Geschichte und Kultur

„Wunder“ im modernen Ägypten

Von blutenden Bäumen bis zu Orten mit mystischen Heilkräften ist der Mystizismus in Ägypten ein Teil des alltäglichen Lebens. Dienstag, 14 November

Von Alexandra Genova
Bilder Von David Degner

Die unerklärliche, undefinierbare Natur von „Wundern“ reizt die menschliche Neugier seit Jahrtausenden. „Blutende“ Bäume, weinende Gemälde, sich teilende Meere – was sonst könnte diese und andere Phänomene erklären, wenn nicht göttliche Intervention? Diese nebulösen Ereignisse scheinen sich für viele Menschen heutzutage nur noch auf verstaubte Bücher zu beschränken – aber in Ägypten passieren sie auf den Straßen, in den Häusern, in der Natur. Sie sind ein Teil des täglichen Lebens.

Der amerikanische Fotograf David Degner dokumentiert die „modernen Wunder“ Ägyptens seit sieben Jahren. Was sein Interesse geweckt – und aufrechterhalten – hat, ist die scheinbare Regelmäßigkeit, mit der diese unerklärlichen Ereignisse auftreten. Man spricht nicht nur im Freundeskreis darüber, sondern kann oft auch in der Presse davon lesen.

„Das Verständnis der Ägypter von Wundern unterscheidet sich völlig von dem, mit dem ich aufgewachsen bin“, sagt Degner. „Ich komme aus Georgia. Ich bin auf eine christliche Schule gegangen und wurde unter Christen großgezogen. Wunder schienen mir immer etwas Abstraktes, Historisches zu sein, das eher auf der anderen Seite der Welt passierte und nicht jeden Tag.“

Religion ist in der ägyptischen Kultur tief verwurzelt, und fast jeder ist Christ oder Moslem. Vor diesem Hintergrund sind „wundersame“ Ereignisse in Aberglauben, festen Überzeugungen oder in Folklore verankert – je nachdem, wen man dazu befragt.

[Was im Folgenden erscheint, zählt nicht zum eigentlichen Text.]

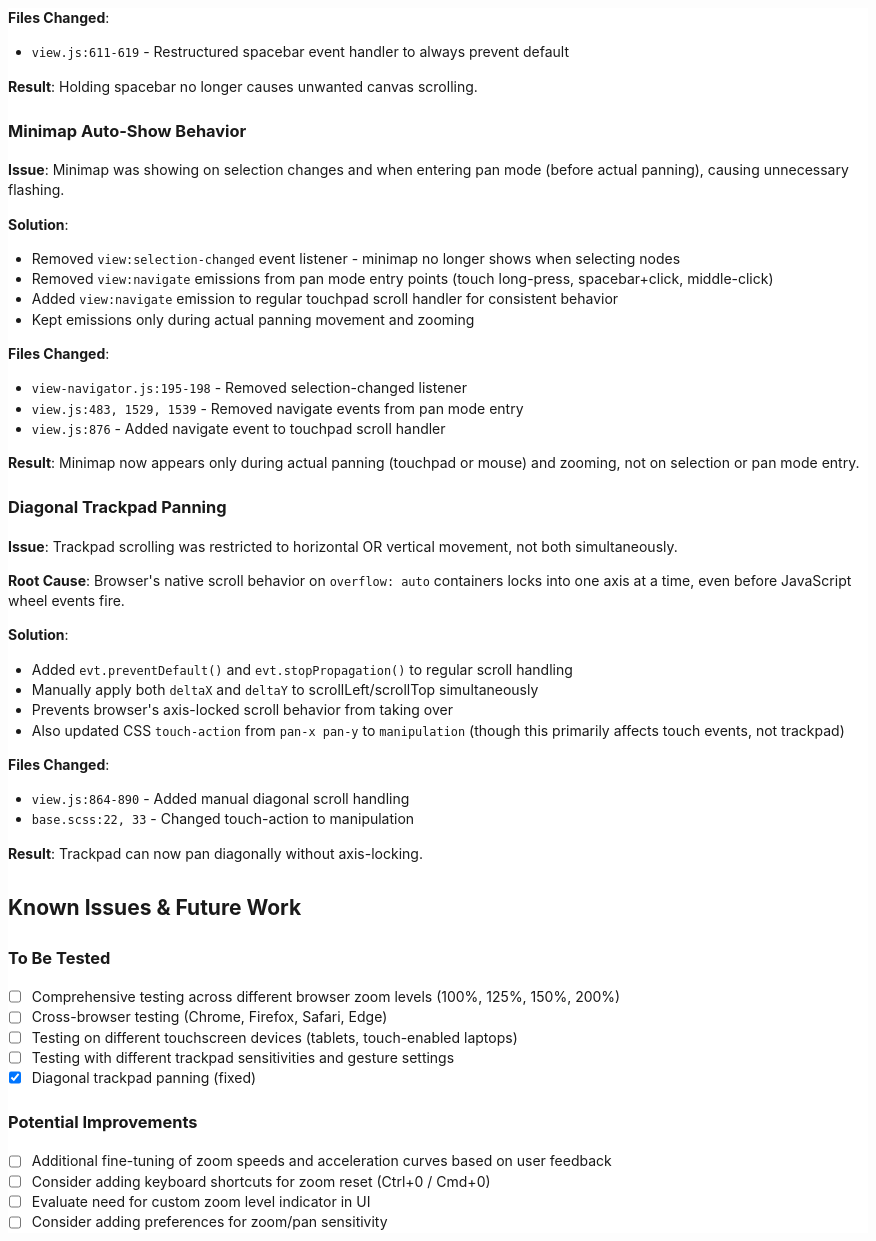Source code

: **Files Changed**:
- `view.js:611-619` - Restructured spacebar event handler to always prevent default

**Result**: Holding spacebar no longer causes unwanted canvas scrolling.

### Minimap Auto-Show Behavior
**Issue**: Minimap was showing on selection changes and when entering pan mode (before actual panning), causing unnecessary flashing.

**Solution**:
- Removed `view:selection-changed` event listener - minimap no longer shows when selecting nodes
- Removed `view:navigate` emissions from pan mode entry points (touch long-press, spacebar+click, middle-click)
- Added `view:navigate` emission to regular touchpad scroll handler for consistent behavior
- Kept emissions only during actual panning movement and zooming

**Files Changed**:
- `view-navigator.js:195-198` - Removed selection-changed listener
- `view.js:483, 1529, 1539` - Removed navigate events from pan mode entry
- `view.js:876` - Added navigate event to touchpad scroll handler

**Result**: Minimap now appears only during actual panning (touchpad or mouse) and zooming, not on selection or pan mode entry.

### Diagonal Trackpad Panning
**Issue**: Trackpad scrolling was restricted to horizontal OR vertical movement, not both simultaneously.

**Root Cause**: Browser's native scroll behavior on `overflow: auto` containers locks into one axis at a time, even before JavaScript wheel events fire.

**Solution**:
- Added `evt.preventDefault()` and `evt.stopPropagation()` to regular scroll handling
- Manually apply both `deltaX` and `deltaY` to scrollLeft/scrollTop simultaneously
- Prevents browser's axis-locked scroll behavior from taking over
- Also updated CSS `touch-action` from `pan-x pan-y` to `manipulation` (though this primarily affects touch events, not trackpad)

**Files Changed**:
- `view.js:864-890` - Added manual diagonal scroll handling
- `base.scss:22, 33` - Changed touch-action to manipulation

**Result**: Trackpad can now pan diagonally without axis-locking.

## Known Issues & Future Work

### To Be Tested
- [ ] Comprehensive testing across different browser zoom levels (100%, 125%, 150%, 200%)
- [ ] Cross-browser testing (Chrome, Firefox, Safari, Edge)
- [ ] Testing on different touchscreen devices (tablets, touch-enabled laptops)
- [ ] Testing with different trackpad sensitivities and gesture settings
- [x] Diagonal trackpad panning (fixed)

### Potential Improvements
- [ ] Additional fine-tuning of zoom speeds and acceleration curves based on user feedback
- [ ] Consider adding keyboard shortcuts for zoom reset (Ctrl+0 / Cmd+0)
- [ ] Evaluate need for custom zoom level indicator in UI
- [ ] Consider adding preferences for zoom/pan sensitivity
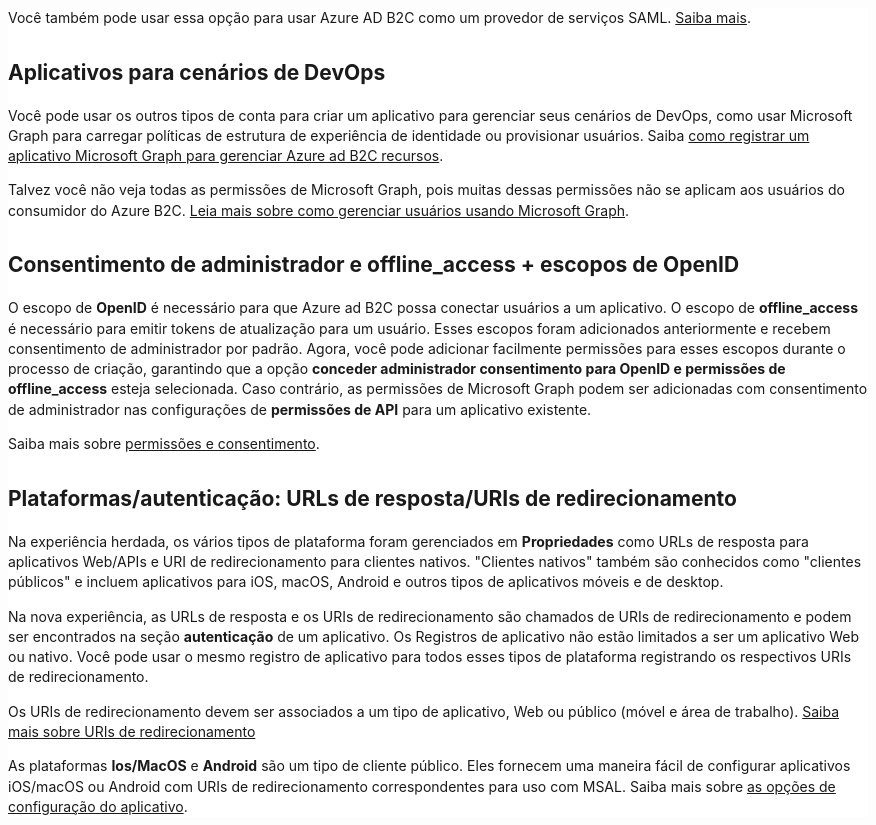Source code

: Você também pode usar essa opção para usar Azure AD B2C como um provedor de serviços SAML. [Saiba mais](identity-provider-adfs.md).

## <a name="applications-for-devops-scenarios"></a>Aplicativos para cenários de DevOps
Você pode usar os outros tipos de conta para criar um aplicativo para gerenciar seus cenários de DevOps, como usar Microsoft Graph para carregar políticas de estrutura de experiência de identidade ou provisionar usuários. Saiba [como registrar um aplicativo Microsoft Graph para gerenciar Azure ad B2C recursos](microsoft-graph-get-started.md).

Talvez você não veja todas as permissões de Microsoft Graph, pois muitas dessas permissões não se aplicam aos usuários do consumidor do Azure B2C. [Leia mais sobre como gerenciar usuários usando Microsoft Graph](manage-user-accounts-graph-api.md).

## <a name="admin-consent-and-offline_accessopenid-scopes"></a>Consentimento de administrador e offline_access + escopos de OpenID


O escopo de **OpenID** é necessário para que Azure ad B2C possa conectar usuários a um aplicativo. O escopo de **offline_access** é necessário para emitir tokens de atualização para um usuário. Esses escopos foram adicionados anteriormente e recebem consentimento de administrador por padrão. Agora, você pode adicionar facilmente permissões para esses escopos durante o processo de criação, garantindo que a opção **conceder administrador consentimento para OpenID e permissões de offline_access** esteja selecionada. Caso contrário, as permissões de Microsoft Graph podem ser adicionadas com consentimento de administrador nas configurações de **permissões de API** para um aplicativo existente.

Saiba mais sobre [permissões e consentimento](../active-directory/develop/v2-permissions-and-consent.md).

## <a name="platformsauthentication-reply-urlsredirect-uris"></a>Plataformas/autenticação: URLs de resposta/URIs de redirecionamento
Na experiência herdada, os vários tipos de plataforma foram gerenciados em **Propriedades** como URLs de resposta para aplicativos Web/APIs e URI de redirecionamento para clientes nativos. "Clientes nativos" também são conhecidos como "clientes públicos" e incluem aplicativos para iOS, macOS, Android e outros tipos de aplicativos móveis e de desktop.

Na nova experiência, as URLs de resposta e os URIs de redirecionamento são chamados de URIs de redirecionamento e podem ser encontrados na seção **autenticação** de um aplicativo. Os Registros de aplicativo não estão limitados a ser um aplicativo Web ou nativo. Você pode usar o mesmo registro de aplicativo para todos esses tipos de plataforma registrando os respectivos URIs de redirecionamento.

Os URIs de redirecionamento devem ser associados a um tipo de aplicativo, Web ou público (móvel e área de trabalho). [Saiba mais sobre URIs de redirecionamento](../active-directory/develop/quickstart-register-app.md#add-a-redirect-uri)



As plataformas **Ios/MacOS** e **Android** são um tipo de cliente público. Eles fornecem uma maneira fácil de configurar aplicativos iOS/macOS ou Android com URIs de redirecionamento correspondentes para uso com MSAL. Saiba mais sobre [as opções de configuração do aplicativo](../active-directory/develop/msal-client-applications.md).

„Ich habe einen sehr klugen Anthropologen-Freund, der an keinen speziellen Gott glaubt, aber einen Glücksstein mit sich herumträgt“, sagt Degner. „Ein anderer Freund von mir [Nour al-Dein Zaki] ist ein sehr gebildeter Geologe. Er weiß, wie Steine entstehen, und trotzdem glaubt er, dass Gottes Wirken in diesen Steinen ist. Jene Steine, die seltene, scheinbar unerklärliche Ausformungen haben, bezeichnet Zaki als ‚ayats‘, was ‚ein Zeichen Gottes‘ bedeutet.“

Degner hat Erfahrung im Bereich des Fotojournalismus und ist es gewohnt, nach dem wahren Kern hinter einer Geschichte zu suchen. Seine Reise von den ersten Gerüchten eines Wunders bis zu dessen Manifestation führte ihn von kleinen Dörfern bis in die verschlungenen Straßen großer Städte, von kargen Wüsten bis in die Berge. Er ging sorgfältig jedem Hinweis nach, auf den er stieß, auch wenn ihn das oft in eine Sackgasse führte.

Einige Wunder, die Degner fand, waren eher bildlicher Natur: Bäume, aus denen freitags und montags „Blut“ tropft, Kamele mit dem Zeichen Gottes auf den Rippen oder Fußabdrücke, die vom Propheten Mohammed stammen sollen, waren einfach abzubilden.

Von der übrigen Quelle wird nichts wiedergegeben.